» About this exercise
Starting at the first line of the listing below, repeat each line up to and including the one containing "none -> beige candle [122,92,163,164]". Leave out pictures.

» Recorded information
BEGIN

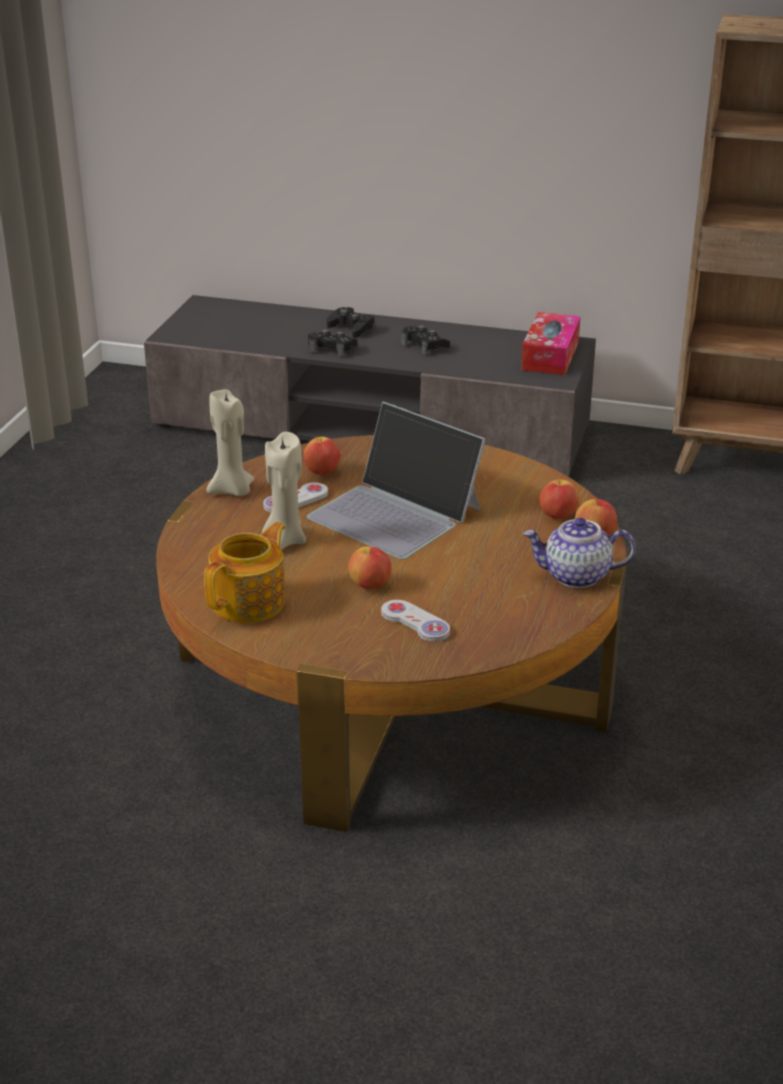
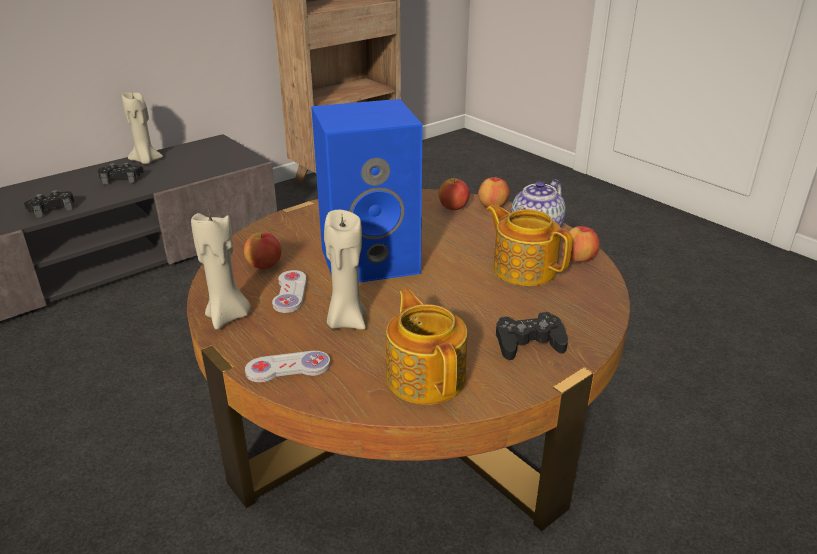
camera: 55 degrees left, 0 degrees up
laptop [307,402,486,559] -> blue speaker [311,99,423,283]
black game controller [327,307,375,338] -> black game controller moved to [496,312,568,360]
apple [348,546,391,589] -> apple moved to [562,226,600,262]
white game controller [381,600,450,642] -> white game controller moved to [245,351,331,382]
tissue box [521,312,580,375] -> none
none -> beige candle [122,92,163,164]
none -> teapot [486,204,573,286]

END

» Result of this task
camera: 55 degrees left, 0 degrees up
laptop [307,402,486,559] -> blue speaker [311,99,423,283]
black game controller [327,307,375,338] -> black game controller moved to [496,312,568,360]
apple [348,546,391,589] -> apple moved to [562,226,600,262]
white game controller [381,600,450,642] -> white game controller moved to [245,351,331,382]
tissue box [521,312,580,375] -> none
none -> beige candle [122,92,163,164]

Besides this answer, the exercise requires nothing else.